A differenza dei palazzi cretesi, aperti e privi di difese, i Micenei costruivano città-fortezza circondate da mura immense, chiamate dagli storici mura ciclopiche. Le pietre utilizzate erano così grandi e pesanti che, nelle leggende successive, si raccontava fossero state sollevate dai Ciclopi (giganti con un occhio solo). Le città sorgevano sempre su alture (le acropoli), per poter avvistare i nemici da lontano. Le più importanti, oltre a Micene, furono Tirinto, Argo e Pilo. L'ingresso principale di Micene è la famosa Porta dei Leoni, decorata con una scultura che rappresenta due leoni rampanti.
L'organizzazione sociale
I Micenei non fondarono mai un unico grande impero. Erano divisi in tante città-stato indipendenti, spesso in guerra tra loro. La società aveva una struttura a piramide molto rigida:
- Il re (Wanax): Era il capo assoluto della città.
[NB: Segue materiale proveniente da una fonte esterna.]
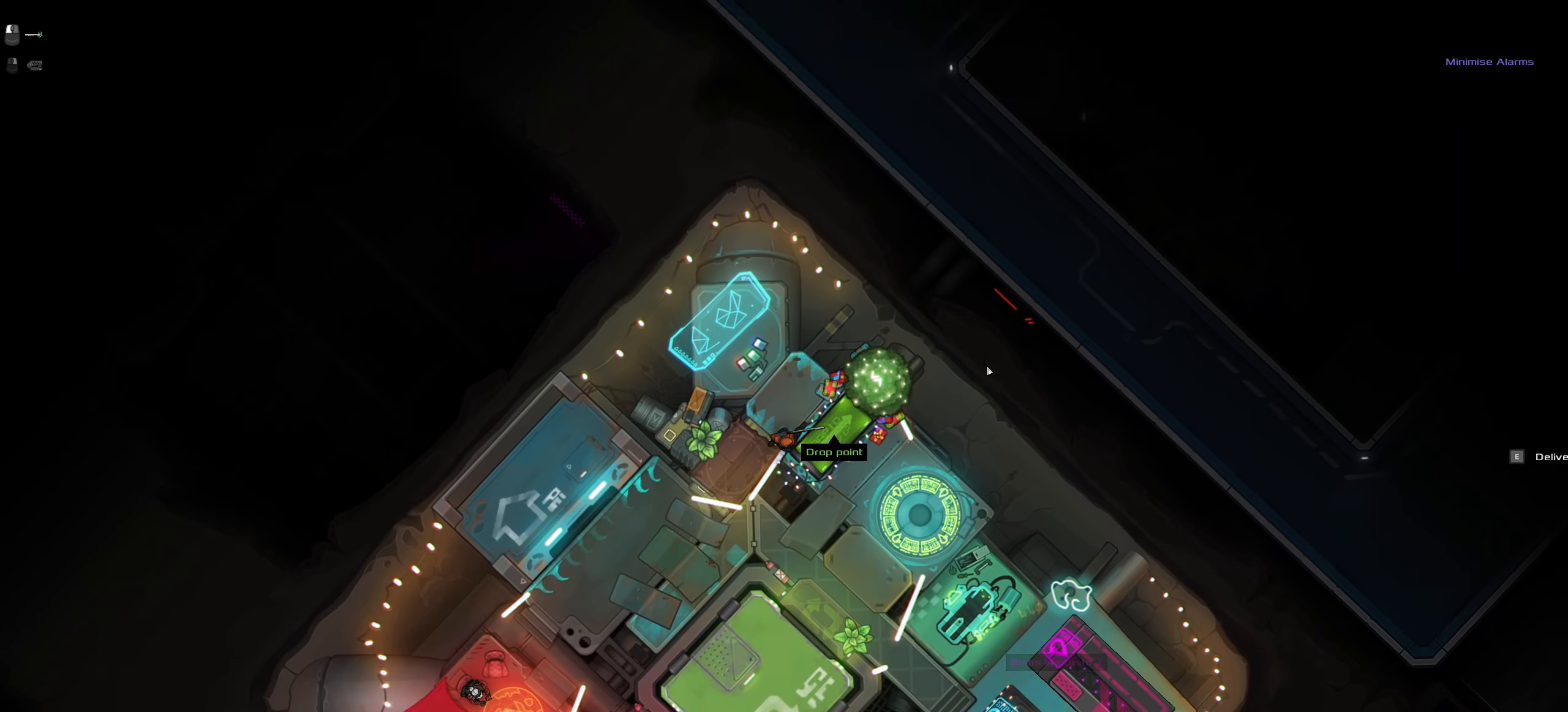
{"keys": [], "mouse": [], "events": [[150, "d", "up"], [283, "s", "down"], [433, "s", "up"]]}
Comandava l'esercito, amministrava la giustizia e aveva funzioni religiose.
- L'aristocrazia guerriera: I nobili, che possedevano le terre e i carri da guerra, ed erano i compagni d'armi del re.
- I sacerdoti: Si occupavano dei riti religiosi e dei sacrifici agli dei.
- Artigiani e mercanti: Lavoravano i metalli (soprattutto il bronzo per fabbricare armi e armature), la ceramica e commerciavano via mare.
- Contadini e pastori: La maggioranza della popolazione, che lavorava le terre del re e dei nobili.
- Gli schiavi: Prigionieri di guerra, costretti ai lavori più pesanti.
La cultura: scrittura e sepolture
I Micenei adottarono un sistema di scrittura sillabica derivato da quello dei Cretesi. Gli storici lo chiamano Lineare B. A differenza della scrittura cretese, la Lineare B è stata decifrata: si tratta di una forma molto antica di lingua greca. Veniva usata soprattutto dagli scribi per registrare le merci nei magazzini del re.
I sovrani micenei venivano sepolti in grandi tombe sotterranee a forma di cupola (chiamate tholos). Al loro interno gli archeologi hanno ritrovato immensi tesori: armi di bronzo, gioielli e le celebri maschere funerarie in oro (come la cosiddetta "Maschera di Agamennone"), che venivano modellate direttamente sul volto del re defunto.
La Guerra di Troia e la fine della civiltà
La città di Troia, situata nell'attuale Turchia, controllava lo stretto dei Dardanelli, un passaggio marittimo fondamentale per i commerci.
- Il Mito: I poeti antichi, come Omero nell'Iliade, raccontarono che la guerra scoppiò perché il principe troiano Paride rapì la bellissima Elena, moglie del re di Sparta.
- La Storia: In realtà, intorno al 1250 a.C., le città micenee si allearono per distruggere Troia ed espandere il proprio controllo sulle rotte commerciali verso il Mar Nero.
Nonostante la vittoria su Troia, la civiltà micenea andò incontro a un rapido declino. Intorno al 1100 a.C., a causa di invasioni da parte di nuovi popoli (come i Dori), ribellioni interne e forse disastri naturali, le grandi città-fortezza vennero distrutte o abbandonate, segnando la fine di quest'epoca.